What you have to do – How many of the lines below contain the string "data"? Reply with the number alone.

+-------+

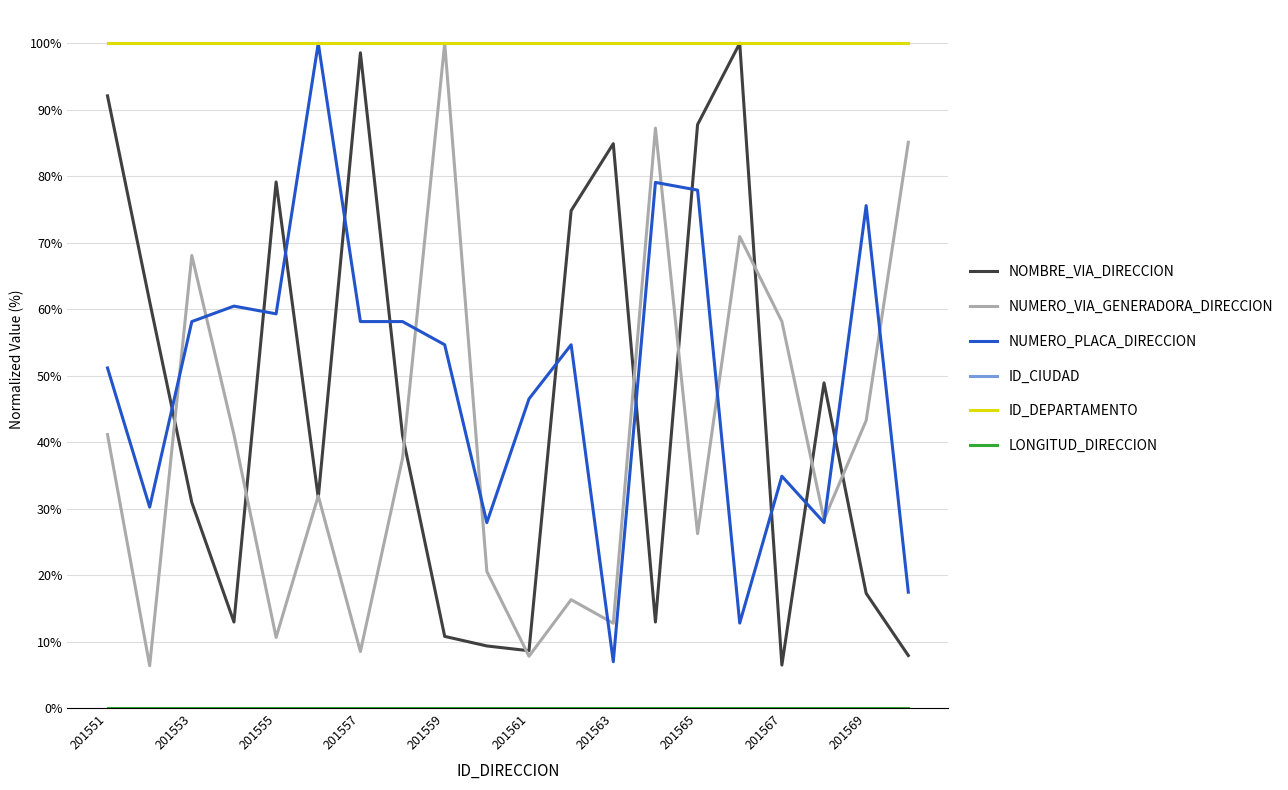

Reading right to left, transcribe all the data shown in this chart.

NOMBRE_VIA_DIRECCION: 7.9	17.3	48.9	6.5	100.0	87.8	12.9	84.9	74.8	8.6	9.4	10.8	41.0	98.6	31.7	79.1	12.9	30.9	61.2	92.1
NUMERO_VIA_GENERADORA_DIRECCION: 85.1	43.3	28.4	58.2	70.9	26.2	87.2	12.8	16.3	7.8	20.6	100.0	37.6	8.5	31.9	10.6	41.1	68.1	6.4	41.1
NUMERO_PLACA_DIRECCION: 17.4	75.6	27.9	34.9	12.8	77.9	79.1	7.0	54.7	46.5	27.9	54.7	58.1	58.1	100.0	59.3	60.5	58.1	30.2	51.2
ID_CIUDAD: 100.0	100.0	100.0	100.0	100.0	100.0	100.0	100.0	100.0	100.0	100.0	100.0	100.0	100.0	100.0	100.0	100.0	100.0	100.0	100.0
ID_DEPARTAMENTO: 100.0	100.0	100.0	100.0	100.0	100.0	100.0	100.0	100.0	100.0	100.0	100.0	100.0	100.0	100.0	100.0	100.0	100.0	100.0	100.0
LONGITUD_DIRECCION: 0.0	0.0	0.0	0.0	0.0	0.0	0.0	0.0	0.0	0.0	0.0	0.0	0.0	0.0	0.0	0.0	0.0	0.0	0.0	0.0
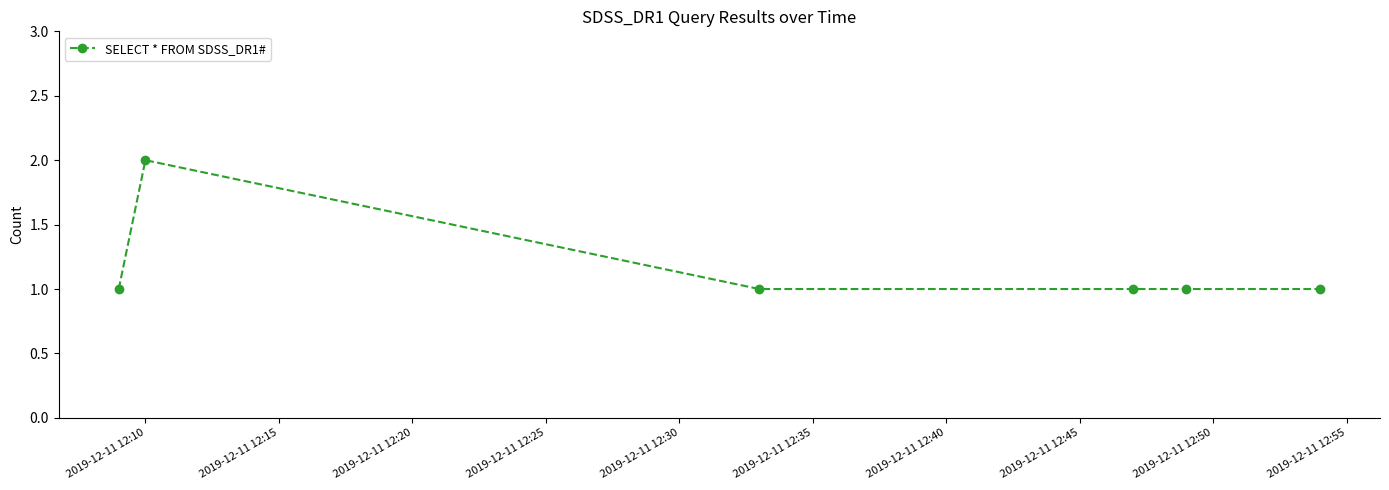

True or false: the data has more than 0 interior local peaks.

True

+-------+

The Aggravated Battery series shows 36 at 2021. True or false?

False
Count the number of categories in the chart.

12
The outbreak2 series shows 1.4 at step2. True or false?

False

+-------+

Reply – 2